Daily Dope (522)

Es waren geharnischte Worte, die Colin Moynihan den Chefs der Welt-Antidopingagentur (Wada) entgegenschleuderte. Die Wada habe in den gut zehn Jahren ihres Bestehens versagt, postulierte der Vorsitzende des britischen Olympischen Komitees (BOA) während eines Vortrages im schweizerischen Lausanne. „Die Sanktionen gegen unverbesserliche Betrüger sind so schwach wie seit dem Kalten Krieg nicht mehr“, stänkerte Moynihan, früherer Sportminister und Mitglied des Oberhauses.

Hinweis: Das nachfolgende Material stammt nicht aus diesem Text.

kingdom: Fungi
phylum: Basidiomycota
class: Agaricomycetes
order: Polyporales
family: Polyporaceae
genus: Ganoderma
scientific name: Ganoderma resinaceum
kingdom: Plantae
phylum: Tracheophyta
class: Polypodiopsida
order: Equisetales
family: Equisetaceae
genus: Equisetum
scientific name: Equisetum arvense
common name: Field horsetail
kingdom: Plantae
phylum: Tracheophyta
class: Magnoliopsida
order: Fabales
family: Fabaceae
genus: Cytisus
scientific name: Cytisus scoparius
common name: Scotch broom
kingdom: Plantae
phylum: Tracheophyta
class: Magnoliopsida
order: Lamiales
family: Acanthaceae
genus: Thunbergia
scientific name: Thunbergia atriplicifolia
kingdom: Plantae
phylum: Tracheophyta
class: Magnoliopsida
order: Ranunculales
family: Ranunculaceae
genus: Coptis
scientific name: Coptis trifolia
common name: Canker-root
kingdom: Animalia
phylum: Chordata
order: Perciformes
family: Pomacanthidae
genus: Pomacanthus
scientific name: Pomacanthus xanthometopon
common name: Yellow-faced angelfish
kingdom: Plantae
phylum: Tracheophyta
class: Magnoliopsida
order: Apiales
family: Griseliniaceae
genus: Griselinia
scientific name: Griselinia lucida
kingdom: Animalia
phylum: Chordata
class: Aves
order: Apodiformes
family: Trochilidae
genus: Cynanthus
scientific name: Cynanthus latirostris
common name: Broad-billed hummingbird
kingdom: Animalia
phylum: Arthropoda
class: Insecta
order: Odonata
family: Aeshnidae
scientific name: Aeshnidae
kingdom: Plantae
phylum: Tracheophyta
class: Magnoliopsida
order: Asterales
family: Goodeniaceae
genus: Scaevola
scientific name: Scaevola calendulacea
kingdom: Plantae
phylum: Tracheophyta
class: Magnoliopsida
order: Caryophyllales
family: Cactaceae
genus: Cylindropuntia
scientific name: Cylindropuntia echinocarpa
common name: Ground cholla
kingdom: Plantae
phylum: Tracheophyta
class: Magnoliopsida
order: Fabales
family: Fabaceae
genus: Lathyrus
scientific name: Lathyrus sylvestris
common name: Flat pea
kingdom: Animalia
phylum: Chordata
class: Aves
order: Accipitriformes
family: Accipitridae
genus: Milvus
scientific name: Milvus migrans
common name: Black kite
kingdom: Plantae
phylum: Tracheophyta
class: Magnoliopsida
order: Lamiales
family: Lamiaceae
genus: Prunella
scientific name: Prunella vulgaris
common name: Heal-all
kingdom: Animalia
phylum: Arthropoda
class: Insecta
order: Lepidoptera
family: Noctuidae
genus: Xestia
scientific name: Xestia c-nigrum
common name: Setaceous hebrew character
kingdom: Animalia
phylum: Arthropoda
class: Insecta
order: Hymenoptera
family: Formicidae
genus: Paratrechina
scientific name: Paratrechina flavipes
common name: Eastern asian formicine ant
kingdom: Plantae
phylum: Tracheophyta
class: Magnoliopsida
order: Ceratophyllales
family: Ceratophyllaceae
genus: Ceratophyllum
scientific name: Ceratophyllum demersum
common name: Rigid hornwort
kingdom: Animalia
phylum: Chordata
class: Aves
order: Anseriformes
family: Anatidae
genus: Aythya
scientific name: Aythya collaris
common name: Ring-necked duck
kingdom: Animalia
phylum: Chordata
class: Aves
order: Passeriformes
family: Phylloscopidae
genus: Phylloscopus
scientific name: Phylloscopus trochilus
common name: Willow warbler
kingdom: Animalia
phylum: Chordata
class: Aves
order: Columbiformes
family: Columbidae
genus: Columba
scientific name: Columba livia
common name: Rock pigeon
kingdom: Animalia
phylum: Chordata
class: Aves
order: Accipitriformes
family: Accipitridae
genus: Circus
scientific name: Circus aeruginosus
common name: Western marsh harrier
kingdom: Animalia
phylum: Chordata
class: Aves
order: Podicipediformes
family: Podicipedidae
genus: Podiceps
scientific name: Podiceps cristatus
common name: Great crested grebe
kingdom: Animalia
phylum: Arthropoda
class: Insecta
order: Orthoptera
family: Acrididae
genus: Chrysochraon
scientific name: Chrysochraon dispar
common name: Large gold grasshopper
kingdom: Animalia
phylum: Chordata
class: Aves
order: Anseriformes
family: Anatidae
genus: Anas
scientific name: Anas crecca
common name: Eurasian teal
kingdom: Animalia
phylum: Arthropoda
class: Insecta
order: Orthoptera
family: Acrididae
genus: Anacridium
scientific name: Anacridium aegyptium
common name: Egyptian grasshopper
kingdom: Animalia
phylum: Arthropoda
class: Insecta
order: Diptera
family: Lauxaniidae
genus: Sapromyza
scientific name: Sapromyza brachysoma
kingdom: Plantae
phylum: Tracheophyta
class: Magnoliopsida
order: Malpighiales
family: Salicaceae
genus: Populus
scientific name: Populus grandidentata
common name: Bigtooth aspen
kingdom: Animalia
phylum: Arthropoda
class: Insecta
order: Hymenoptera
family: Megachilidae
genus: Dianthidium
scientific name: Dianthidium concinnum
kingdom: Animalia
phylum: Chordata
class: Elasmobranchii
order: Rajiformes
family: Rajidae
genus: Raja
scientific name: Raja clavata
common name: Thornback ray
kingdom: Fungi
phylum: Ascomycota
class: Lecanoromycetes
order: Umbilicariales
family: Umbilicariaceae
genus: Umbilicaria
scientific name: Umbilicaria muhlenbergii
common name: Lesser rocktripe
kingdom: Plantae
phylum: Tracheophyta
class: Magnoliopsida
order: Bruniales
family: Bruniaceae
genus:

Es sei nun an der Zeit, die Arbeit der Wada einer Neubewertung zu unterziehen, forderte Moynihan. Gehe es in dem bisherigen Stil weiter, drohe dem Antidopingkampf ein „dunkles Zeitalter“.

Die Kritik ist ebenso grundsätzlich wie ein aktueller Disput zwischen Wada und BOA. Streitpunkt: lebenslange Sperren von Dopingsündern. Die Briten berufen sich auf eine Regel aus dem Jahre 1992 und sagen: Wer positiv gestestet und länger als sechs Monate gesperrt wurde, darf nicht mehr bei Olympischen Spielen starten. Die Wada wiederum bezieht sich auf ein Urteil des internationalen Sportgerichtshofes Cas von diesem Jahr. Da heißt es: Der lebenslange Ausschluss von den Spielen ist nicht zulässig, weil Sportler damit doppelt bestraft würden. Der Richterspruch wurde in den Wada-Code aufgenommen, und weil das BOA zu den Unterzeichnern des Codes gehört, ist die Wada nun der Meinung, die Briten müssten ihr nationales Sportrecht anpassen. Wada-Chef John Fahey, ein blasser australischer Expolitiker, schickte ein paar Wada-Juristen in die Spur, die verblüffenderweise feststellten, dass es in diesem Streitfall zu einer „Inkompatibilität“ komme. Man legte den Briten nahe, den Klageweg zu beschreiten und sich an den Cas zu wenden.

Einem Urteil dieser höchsten Instanz im Sportrecht sieht die Wada freilich gelassen entgegen. Sie rechnet mit einer Bestätigung des letzten Urteils, das der US-amerikanische Leichtathlet LaShawn Merritt erwirkt hatte. Nach der aktuellen Rechtslage könnte 400-Meter-Läufer Merritt ebenso an Sommerspielen in London (2012) teilnehmen wie die Eisschnellläuferin Claudia Pechstein an Winterspielen in Sotschi (2014). Gibt es keine gütliche Einigung, könnte das Internationale Olympische Komitee (IOC) in letzter Konsequenz britische Athleten von den Heimspielen aussperren. Aber das ist so wahrscheinlich wie dauerhaft dopingfreier Spitzensport.